You never know what New Zealand is going to throw at you – the weather, travel experiences, people you meet, or the places you stay. That was the case when I was travelling in my campervan from Christchurch, heading to Greymouth via Arthur’s Pass.
I’d been listening to the weather reports and they were calling for a storm. Sure enough, as I drove west, my little campervan was hit with pelting hail stones, followed by freezing winds and driving rains. But then the sun came out! That’s New Zealand for you.
Driving through the valley towards the mountains ahead, I chatted merrily with my fellow traveller Sonya, an Austrian student on a gap year. We arrived at Arthur’s Pass around 4.30pm to a good snow fall.
We stopped at the ranger station, where they confirmed they were about to close the road. We would need to find a place to stay. The ranger recommended an old place, a tradition in these parts, offering very basic dorm rooms and run on an honour system.
The entry door led to a small hallway with three doors. The first door was the dorm room. It was freezing! The second door was the bathroom. The glass roof leaked and dripped water over the slated wood floor. You could see daylight through the walls and wind blew in.
It was looking pretty bleak and I was considering a night in the van might be more comfortable. But then we opened the third door and there was a sight that warmed us right through to the soles of our cold feet.
The first thing your eye fell on, and your body felt, was the roaring fire. Francis from Hungary knelt next to it and was feeding logs into the belly of the beast. His grin was almost as warm as the fire itself. Marchant from America sat at the dinning table. She looked up from her book with a smile and welcomed us in.
On the floor was a mattress. Francis had already spent a couple of nights here and had dragged the mattress in from the bunkhouse to sleep in front of the fire. Marchant had arrived earlier that day, after a few hard days tramping, and was just drying her soaked clothes.
In our sparse but warm bunkhouse, we found a travellers kinship that bonded us as instant friends. We shared our food, our stories of travel and of our homelands.

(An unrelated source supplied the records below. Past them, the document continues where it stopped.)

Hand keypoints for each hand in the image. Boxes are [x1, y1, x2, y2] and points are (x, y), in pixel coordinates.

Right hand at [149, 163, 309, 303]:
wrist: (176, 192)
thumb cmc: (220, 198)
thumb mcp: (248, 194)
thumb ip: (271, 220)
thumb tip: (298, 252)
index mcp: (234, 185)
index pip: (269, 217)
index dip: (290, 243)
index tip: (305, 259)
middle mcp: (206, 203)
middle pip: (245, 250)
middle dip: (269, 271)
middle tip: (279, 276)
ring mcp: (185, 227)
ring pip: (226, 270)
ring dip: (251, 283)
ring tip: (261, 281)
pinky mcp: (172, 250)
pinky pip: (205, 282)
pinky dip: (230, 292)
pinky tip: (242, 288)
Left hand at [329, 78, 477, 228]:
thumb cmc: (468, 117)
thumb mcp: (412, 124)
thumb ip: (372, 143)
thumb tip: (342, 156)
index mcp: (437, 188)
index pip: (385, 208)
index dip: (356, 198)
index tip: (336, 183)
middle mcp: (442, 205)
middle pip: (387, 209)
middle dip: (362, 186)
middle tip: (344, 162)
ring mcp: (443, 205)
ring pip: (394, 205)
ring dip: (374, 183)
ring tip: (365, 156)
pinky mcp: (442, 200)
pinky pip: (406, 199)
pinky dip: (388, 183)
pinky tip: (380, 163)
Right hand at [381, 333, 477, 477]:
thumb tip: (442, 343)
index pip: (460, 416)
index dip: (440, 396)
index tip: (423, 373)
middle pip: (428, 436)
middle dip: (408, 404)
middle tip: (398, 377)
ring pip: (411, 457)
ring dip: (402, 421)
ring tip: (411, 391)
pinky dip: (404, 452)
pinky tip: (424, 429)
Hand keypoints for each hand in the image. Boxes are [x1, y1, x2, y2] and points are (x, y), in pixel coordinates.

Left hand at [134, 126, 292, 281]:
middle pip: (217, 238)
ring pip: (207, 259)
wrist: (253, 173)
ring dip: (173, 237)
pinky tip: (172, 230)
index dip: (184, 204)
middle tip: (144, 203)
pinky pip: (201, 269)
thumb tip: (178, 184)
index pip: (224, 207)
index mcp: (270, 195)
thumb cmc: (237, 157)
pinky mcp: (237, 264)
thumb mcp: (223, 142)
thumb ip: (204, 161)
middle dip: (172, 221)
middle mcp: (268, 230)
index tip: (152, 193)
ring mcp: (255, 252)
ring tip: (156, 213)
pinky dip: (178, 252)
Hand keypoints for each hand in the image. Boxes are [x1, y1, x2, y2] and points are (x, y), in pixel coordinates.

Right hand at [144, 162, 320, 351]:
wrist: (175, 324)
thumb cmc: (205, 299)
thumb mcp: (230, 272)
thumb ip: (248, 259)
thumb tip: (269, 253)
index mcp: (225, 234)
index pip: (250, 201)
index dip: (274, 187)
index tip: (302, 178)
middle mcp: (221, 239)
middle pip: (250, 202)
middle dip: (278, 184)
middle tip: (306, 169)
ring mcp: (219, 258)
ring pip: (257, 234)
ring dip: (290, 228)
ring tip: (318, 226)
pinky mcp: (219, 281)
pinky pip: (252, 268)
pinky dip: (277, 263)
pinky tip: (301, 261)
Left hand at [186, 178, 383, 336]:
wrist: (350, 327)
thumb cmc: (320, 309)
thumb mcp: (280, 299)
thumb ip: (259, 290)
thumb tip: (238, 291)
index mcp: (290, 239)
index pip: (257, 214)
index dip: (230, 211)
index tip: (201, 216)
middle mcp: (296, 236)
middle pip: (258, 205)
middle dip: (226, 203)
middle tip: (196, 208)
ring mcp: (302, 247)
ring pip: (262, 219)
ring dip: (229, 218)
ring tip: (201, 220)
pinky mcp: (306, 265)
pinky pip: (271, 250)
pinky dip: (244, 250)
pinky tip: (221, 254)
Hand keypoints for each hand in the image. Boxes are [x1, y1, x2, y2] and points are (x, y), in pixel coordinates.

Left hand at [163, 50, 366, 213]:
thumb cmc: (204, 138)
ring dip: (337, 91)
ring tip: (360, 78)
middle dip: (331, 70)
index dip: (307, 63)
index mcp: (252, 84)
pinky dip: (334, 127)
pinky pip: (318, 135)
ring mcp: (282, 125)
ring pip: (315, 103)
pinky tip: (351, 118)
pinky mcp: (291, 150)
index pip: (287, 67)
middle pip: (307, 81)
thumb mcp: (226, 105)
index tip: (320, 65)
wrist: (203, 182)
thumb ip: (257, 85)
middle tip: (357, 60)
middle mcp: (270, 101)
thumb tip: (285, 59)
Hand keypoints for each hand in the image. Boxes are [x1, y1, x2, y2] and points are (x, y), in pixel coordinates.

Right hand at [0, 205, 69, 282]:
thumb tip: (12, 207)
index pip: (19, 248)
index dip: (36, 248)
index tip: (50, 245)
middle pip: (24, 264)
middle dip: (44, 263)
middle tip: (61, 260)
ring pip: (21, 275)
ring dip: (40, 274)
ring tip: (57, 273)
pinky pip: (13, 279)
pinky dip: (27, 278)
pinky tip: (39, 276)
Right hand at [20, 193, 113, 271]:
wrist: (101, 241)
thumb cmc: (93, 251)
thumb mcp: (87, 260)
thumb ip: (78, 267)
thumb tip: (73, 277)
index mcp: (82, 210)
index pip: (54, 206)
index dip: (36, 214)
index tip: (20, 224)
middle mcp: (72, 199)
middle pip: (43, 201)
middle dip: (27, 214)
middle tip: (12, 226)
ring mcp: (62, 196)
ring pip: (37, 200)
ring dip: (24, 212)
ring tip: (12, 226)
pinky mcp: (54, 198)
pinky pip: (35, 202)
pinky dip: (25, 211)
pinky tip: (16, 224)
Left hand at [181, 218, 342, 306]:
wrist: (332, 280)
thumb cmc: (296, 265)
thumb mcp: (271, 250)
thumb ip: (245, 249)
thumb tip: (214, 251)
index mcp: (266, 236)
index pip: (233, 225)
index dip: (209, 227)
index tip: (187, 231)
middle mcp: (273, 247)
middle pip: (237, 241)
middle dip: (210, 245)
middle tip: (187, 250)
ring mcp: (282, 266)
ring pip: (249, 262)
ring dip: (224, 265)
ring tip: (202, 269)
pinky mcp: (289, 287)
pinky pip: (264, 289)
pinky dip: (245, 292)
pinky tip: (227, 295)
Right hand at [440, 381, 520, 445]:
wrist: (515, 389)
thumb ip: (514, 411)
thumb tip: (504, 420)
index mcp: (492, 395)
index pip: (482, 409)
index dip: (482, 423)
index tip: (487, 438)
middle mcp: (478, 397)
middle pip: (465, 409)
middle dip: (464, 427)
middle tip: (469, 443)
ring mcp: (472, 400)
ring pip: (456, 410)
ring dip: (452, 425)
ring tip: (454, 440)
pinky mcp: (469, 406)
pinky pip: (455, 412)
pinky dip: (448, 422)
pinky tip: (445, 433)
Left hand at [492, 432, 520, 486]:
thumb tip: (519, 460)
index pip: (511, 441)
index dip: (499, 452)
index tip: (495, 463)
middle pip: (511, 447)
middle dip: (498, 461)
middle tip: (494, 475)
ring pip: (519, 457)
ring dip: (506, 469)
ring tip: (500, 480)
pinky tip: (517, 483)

That night with our mattresses laid out in front of the fire, we were all one family while the snows fell in black silence across a star-filled sky.

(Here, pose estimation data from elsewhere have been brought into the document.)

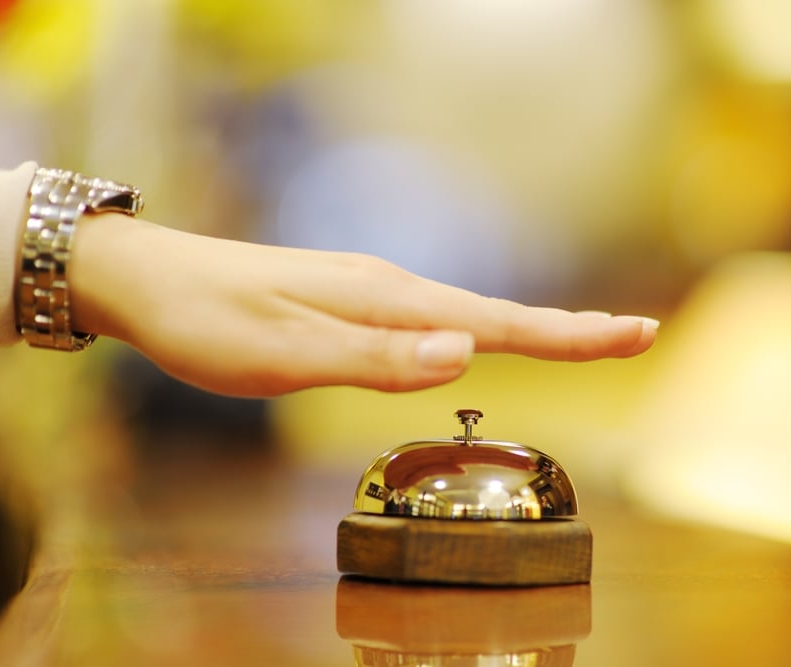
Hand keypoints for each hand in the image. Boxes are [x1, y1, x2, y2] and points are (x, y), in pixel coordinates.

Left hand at [70, 214, 657, 396]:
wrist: (154, 282)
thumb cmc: (214, 323)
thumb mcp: (287, 355)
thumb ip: (377, 360)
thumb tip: (466, 353)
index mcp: (387, 303)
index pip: (500, 322)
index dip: (571, 334)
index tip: (636, 333)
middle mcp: (393, 290)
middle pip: (500, 313)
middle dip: (571, 329)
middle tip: (636, 334)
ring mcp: (375, 292)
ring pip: (470, 315)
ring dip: (532, 329)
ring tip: (581, 339)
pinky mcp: (355, 302)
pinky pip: (436, 319)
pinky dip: (481, 329)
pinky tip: (483, 338)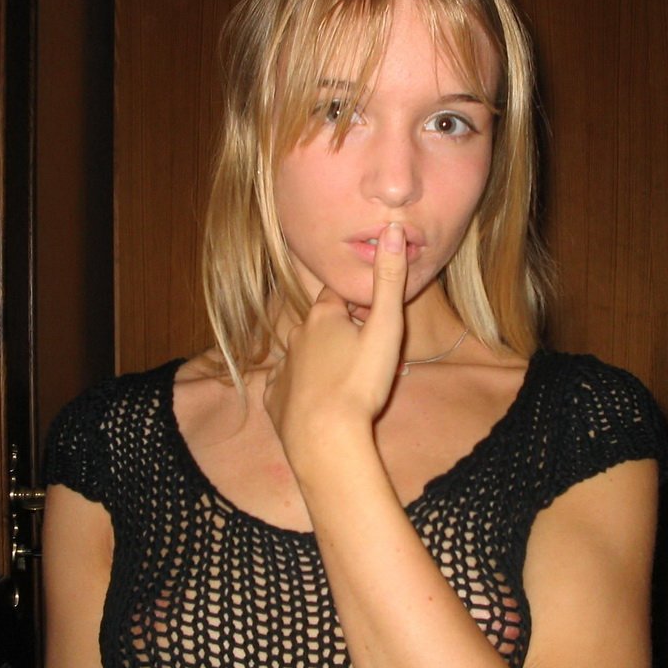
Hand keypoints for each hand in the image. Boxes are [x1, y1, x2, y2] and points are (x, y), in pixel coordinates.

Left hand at [263, 222, 408, 462]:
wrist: (325, 438)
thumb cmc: (359, 383)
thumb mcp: (386, 328)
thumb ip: (390, 279)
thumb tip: (393, 229)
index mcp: (323, 316)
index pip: (340, 296)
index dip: (360, 306)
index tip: (375, 321)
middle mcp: (297, 335)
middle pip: (323, 326)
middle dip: (343, 334)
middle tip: (369, 359)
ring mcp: (282, 367)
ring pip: (305, 354)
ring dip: (324, 361)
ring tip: (348, 383)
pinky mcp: (275, 398)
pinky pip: (288, 385)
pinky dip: (302, 388)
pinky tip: (317, 400)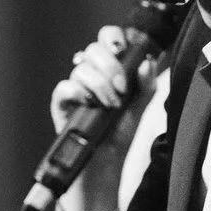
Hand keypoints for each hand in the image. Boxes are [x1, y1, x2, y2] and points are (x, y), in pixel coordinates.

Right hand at [49, 26, 152, 210]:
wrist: (104, 171)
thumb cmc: (118, 139)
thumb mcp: (139, 111)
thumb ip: (145, 86)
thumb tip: (148, 61)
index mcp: (108, 72)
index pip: (106, 41)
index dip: (114, 38)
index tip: (124, 52)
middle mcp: (90, 78)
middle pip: (93, 50)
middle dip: (111, 66)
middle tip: (121, 89)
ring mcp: (75, 92)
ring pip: (80, 68)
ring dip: (100, 83)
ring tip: (111, 105)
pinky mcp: (61, 108)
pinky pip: (63, 88)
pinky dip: (77, 91)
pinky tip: (89, 103)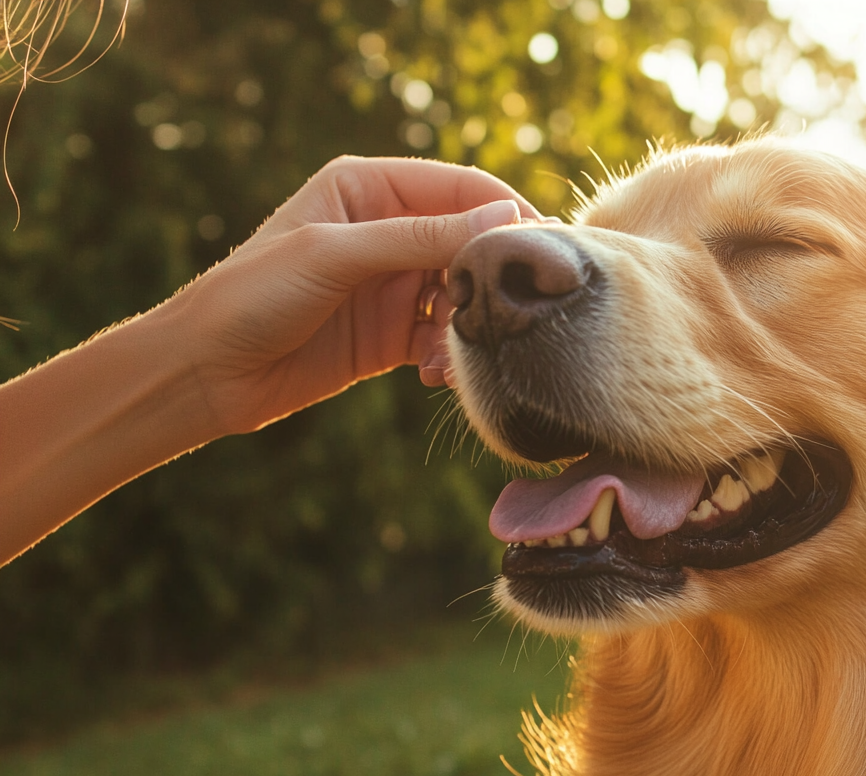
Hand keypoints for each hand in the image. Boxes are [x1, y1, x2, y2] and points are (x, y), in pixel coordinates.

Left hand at [170, 156, 539, 436]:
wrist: (203, 375)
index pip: (460, 188)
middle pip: (469, 244)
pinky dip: (450, 358)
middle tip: (511, 316)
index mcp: (369, 188)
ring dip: (471, 327)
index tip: (545, 249)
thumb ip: (419, 237)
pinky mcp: (392, 334)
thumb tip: (505, 218)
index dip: (505, 213)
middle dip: (491, 281)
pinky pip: (445, 339)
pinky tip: (434, 378)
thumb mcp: (335, 255)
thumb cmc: (251, 296)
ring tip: (458, 356)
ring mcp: (392, 284)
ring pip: (463, 296)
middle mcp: (387, 230)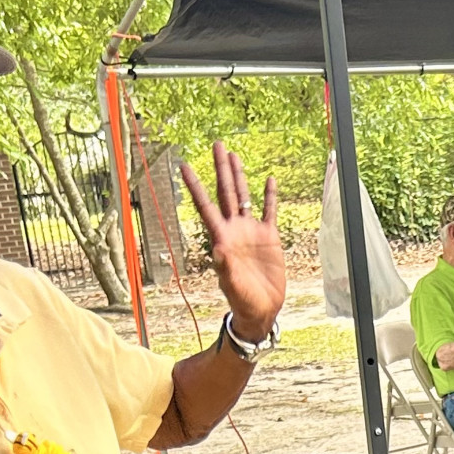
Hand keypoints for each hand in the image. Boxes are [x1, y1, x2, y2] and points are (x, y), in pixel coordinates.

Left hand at [180, 143, 285, 343]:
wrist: (260, 309)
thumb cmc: (242, 300)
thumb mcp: (231, 284)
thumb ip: (225, 266)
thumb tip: (218, 249)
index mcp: (222, 237)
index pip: (206, 205)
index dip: (195, 185)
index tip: (184, 165)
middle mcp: (234, 229)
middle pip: (226, 192)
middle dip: (221, 169)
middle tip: (217, 145)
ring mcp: (251, 231)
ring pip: (244, 196)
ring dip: (239, 176)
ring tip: (233, 156)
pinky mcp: (269, 237)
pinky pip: (269, 211)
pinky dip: (270, 196)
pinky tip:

The next day I wanted to tramp somewhere just to experience the beautiful snow-covered landscape. Francis and Sonya were game.
The three of us set off on a tramp that Francis had done a few days before.
The snow was still falling, but only lightly and we crunched our way up the trail in snow that sometimes came up to our knees. It was a great adventure, at times losing the trail in the thick snow, the winds sometimes driving into our faces.
Our feet, legs and hands became more and more soaked, but we were still warm and our spirits were high as we chatted all the way up the mountain.
At various points Francis would announce, as he made a sweeping motion of his arm, that “from this location there is a magnificent view”.
All we saw was a snowy white-out, but we didn’t care. We were having a great time. As we neared the ridge, the snow was becoming quite fierce and we finally decided that we’d probably pushed it as far as was safe and so headed back home.
We reached the bunkhouse in the late afternoon. We shared our food and watched the roaring fire as night fell. Outside the trucks lined the road, the drivers dressed in their traditional attire of boots and shorts, stuck for the night as the pass was still closed.
The scene through the window was beautiful, snow falling with a backdrop of white mountains, a distant last screech of kia birds before they settled
in for the night.
After dinner, the four best friends snuggled together in a line under sleeping bags. It was a perfect moment in a perfect location, with perfect friends.